Efeitos Diuréticos da Cafeína. Café e /ou cafeína
são freqüentemente tidos como diuréticos, sugerindo que
a ingestão de grandes quantidades pudesse levar à uma condição
pobre de hidratação antes e durante o exercício. No entanto,
a literatura disponível não suporta efeitos diuréticos
imediatos como a temperatura central do corpo, perda de suor, volume do plasma
e o volume da urina não sofreram mudanças durante os exercícios
seguidos de ingestão de cafeína.
Considerações Éticas
É
fácil para atletas que praticam exercícios de
endurance melhorar sua performance "legalmente" com
a cafeína, já que efeitos ergogênicos têm
sido relatados com a quantia de 3mg /kg. Até mesmo a
ingestão de uma dose moderada de cafeína (5-6
mg/kg) é permitida. Sugeriu-se que a cafeína
deveria ser banida antes de competições de endurance,
exigindo que o atleta se abstivesse da cafeína aproximadamente
48-72 horas antes da competição. Essa limitação
asseguraria que nenhum atleta tivesse vantagem no dia da competição,
mas a cafeína durante os treinos não seria proibida.
No entanto, mesmo se a cafeína fosse banida no futuro,
que prática os atletas deveriam seguir no presente?
Para os atletas de elite é atualmente aceitável
e razoável ter sua dieta normal de café. No entanto,
se eles tomarem deliberadamente a cafeína pura para
obter vantagens na competição, está claramente
provada a falta de ética e isso é considerado
doping. Um assunto igualmente importante é o uso da
cafeína pelos adolescentes ou adultos. A expansão
do uso cafeína foi demonstrada em uma pesquisa recente
pelo Canadian Centre for Drug Free Sport (Centro Canadense
por Esportes Livres de Drogas). A pesquisa constatou que 27%
dos jovens canadenses (entre 11-18 anos), já usara alguma
substância contendo cafeína nos anos anteriores
com o único objetivo de aumentar o desempenho atlético.
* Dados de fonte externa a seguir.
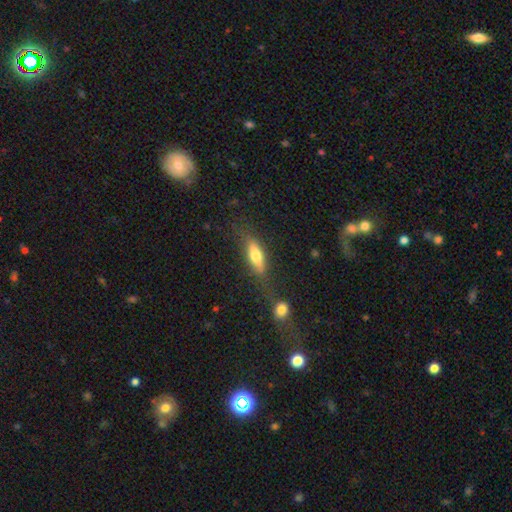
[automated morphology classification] smooth 63%, featured or disk 30%, star or artifact 7%. Down the decision tree: how rounded — in between (52%); merging — none (67%).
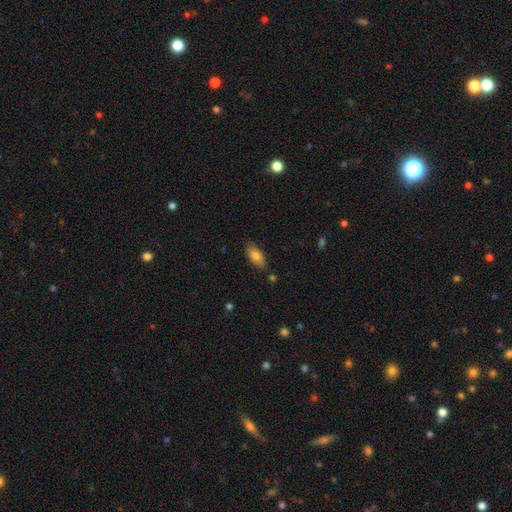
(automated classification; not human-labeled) Smooth or featured? smooth (78%)
How rounded? in between (86%)
Merging? none (82%)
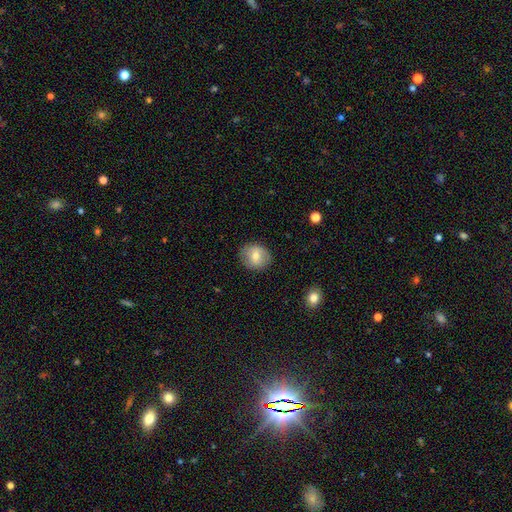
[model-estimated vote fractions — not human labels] smooth-or-featured: smooth: 68% | featured or disk: 23% | star or artifact: 9%
  how-rounded: round: 67% | in between: 32% | cigar-shaped: 1%
  merging: none: 85% | minor disturbance: 11% | major disturbance: 3% | merger: 1%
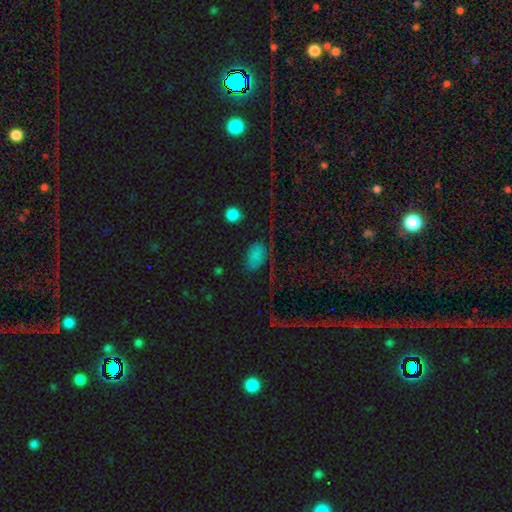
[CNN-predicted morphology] Smooth or featured? Predicted: smooth (p=0.65). How rounded? Predicted: in between (p=0.84). Merging? Predicted: none (p=0.64).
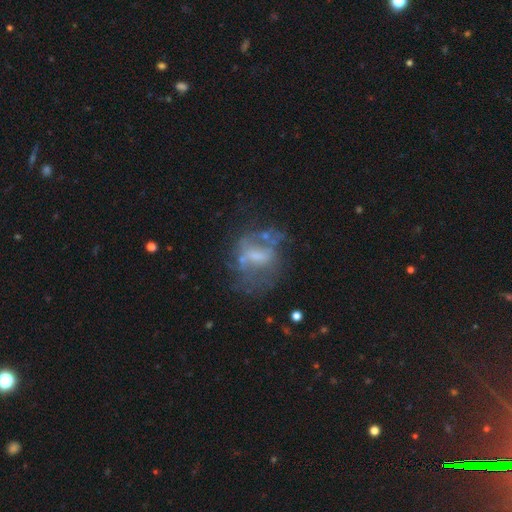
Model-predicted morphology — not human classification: This appears to be a featured or disk galaxy (59%) with no bar (42%), no spiral arms (69%) and a small central bulge (33%, tied with moderate). Merging: none (43%).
A cafeína atua como uma droga de "escape" para
os jovens que usam substâncias perigosas? Para a média,
o adolescente ativo ou adulto que está exercendo com
o objetivo de divertimento e melhoria de performance, usar
a cafeína destrói esse propósito. O treinamento
e hábitos nutricionais adequados estão com alcance
mais sensíveis e produtivos.
Sumário
A ingestão de cafeína (3-9 mg/kg) antes de uma atividade física
aumenta o desempenho durante exercícios de endurance prolongados e exercícios
de pouca intensidade que dura aproximadamente cinco minutos no laboratório.
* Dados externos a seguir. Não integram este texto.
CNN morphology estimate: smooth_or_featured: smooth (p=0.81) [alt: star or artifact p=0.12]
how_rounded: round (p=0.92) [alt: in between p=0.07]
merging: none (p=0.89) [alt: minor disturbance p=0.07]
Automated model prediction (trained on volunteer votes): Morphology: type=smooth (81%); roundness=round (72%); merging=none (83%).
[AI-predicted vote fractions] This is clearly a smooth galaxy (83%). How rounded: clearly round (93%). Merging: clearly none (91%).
Esses resultados são geralmente relatados em uma elite bem treinada
ou atletas recreacionais, mas estudos mais específicos são necessários
para testar a potência ergogênica da cafeína no mundo dos
atletas. A cafeína não parece aumentar o desempenho durante uma
corrida que dure menos de 90 segundos, embora pesquisas nessa área estejam
faltando. O mecanismo para um endurance melhorado ainda não foi claramente
estabelecido. A escassez de glicogênio do músculo ocorre logo
no início da prática do exercício de endurance seguida
pela ingestão de cafeína, mas ainda não está claro
se isso é devido a mobilização e ao uso da gordura aumentada
pelo músculo. O efeito positivo da cafeína durante exercícios
que durem aproximadamente 5 minutos não está relacionado à falta
de glicogênio muscular. Os efeitos ergogênicos da cafeína
estão presentes com níveis de cafeína na urina que estão
bem abaixo do limite IOC permitido (12 ug / ml). Isso levanta questões éticas
a respeito do uso de cafeína pelos atletas. A prática deveria
ser perdoada, já que é legal, ou deveria ser desencorajada, já que
promove uma mentalidade "doping" e pode levar a abusos mais sérios?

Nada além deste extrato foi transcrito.